Unification des règles et protection accrue des joueurs
Jusqu’ici, les conditions d’âge variaient selon les types de jeux. Le nouveau dispositif fixe désormais un seuil unique à 21 ans pour tous les canaux, physiques et numériques. En parallèle, la loi impose aux opérateurs de renforcer la surveillance des comportements à risque grâce à des systèmes d’alerte automatisés. Lorsqu’un joueur présente des signes de dérive, son compte peut être suspendu pendant 48 heures, le temps d’éviter des pertes supplémentaires.
Les autorités introduisent aussi de nouveaux outils de plafonnement des dépôts et des durées de session.
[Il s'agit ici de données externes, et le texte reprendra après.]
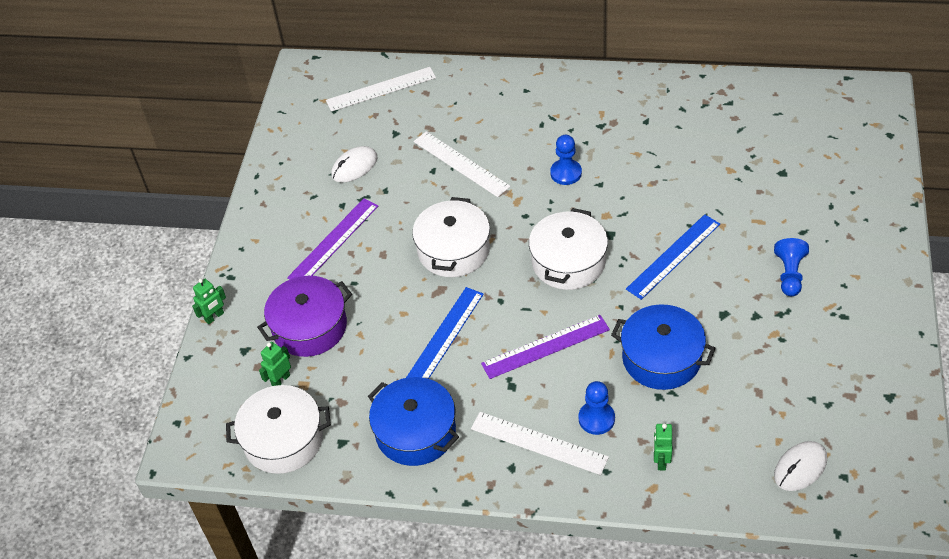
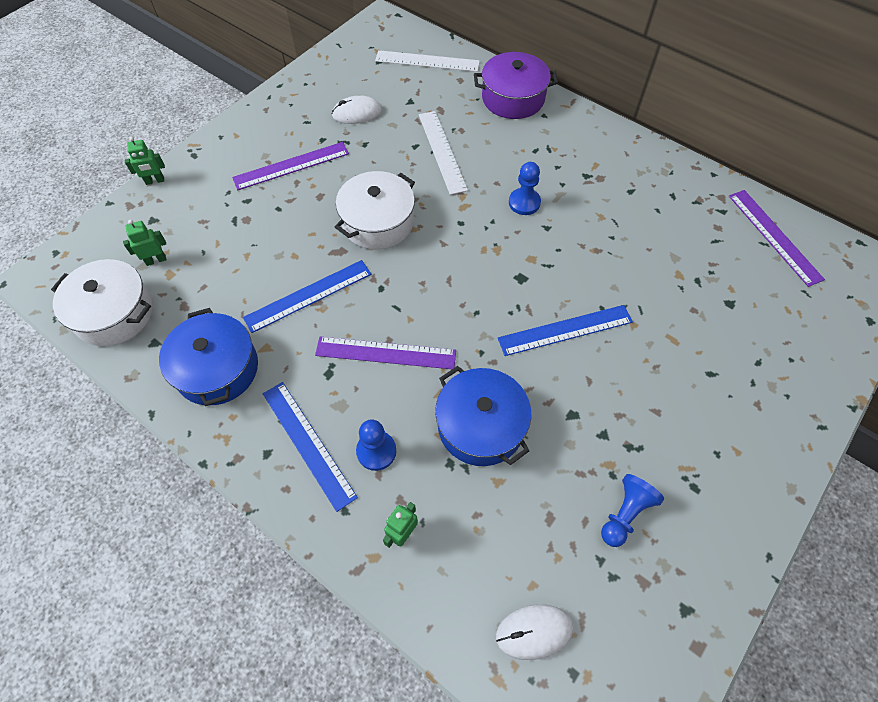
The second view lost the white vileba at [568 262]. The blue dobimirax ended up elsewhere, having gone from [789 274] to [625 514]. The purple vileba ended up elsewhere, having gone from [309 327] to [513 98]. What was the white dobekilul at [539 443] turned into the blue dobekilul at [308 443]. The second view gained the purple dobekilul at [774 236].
Ces mécanismes ont pour but de prévenir les excès plutôt que d’intervenir après coup. Leur application progressive doit permettre aux opérateurs de s’adapter sans perturber le marché.
Une régulation dans la tendance européenne
Cette réforme reflète la volonté croissante des États européens d’harmoniser leurs pratiques en matière de prévention du jeu excessif. Après la Belgique, la Lituanie s’ajoute à la liste des pays qui privilégient une approche préventive combinant encadrement des joueurs, suivi renforcé et sanctions financières ajustées à la taille des opérateurs.
Le principe de proportionnalité des amendes, calculées sur la base du chiffre d’affaires annuel, vise à assurer une équité entre les différents acteurs du marché, tout en incitant les opérateurs à renforcer leurs dispositifs internes.
Une efficacité à évaluer face au jeu illégal
L’un des enjeux majeurs reste la mesure de l’efficacité de ces dispositifs. Si la hausse de l’âge légal peut contribuer à retarder l’exposition au jeu et à réduire certains risques, son impact dépendra aussi de la capacité des autorités à contenir le développement du marché illégal, souvent plus accessible et non régulé.
En combinant un relèvement d’âge, un suivi technologique renforcé et une mise en œuvre progressive, la Lituanie adopte une posture prudente mais structurée. La réussite de cette politique se jugera sur sa capacité à protéger les joueurs sans affaiblir le marché légal, ni favoriser les circuits parallèles.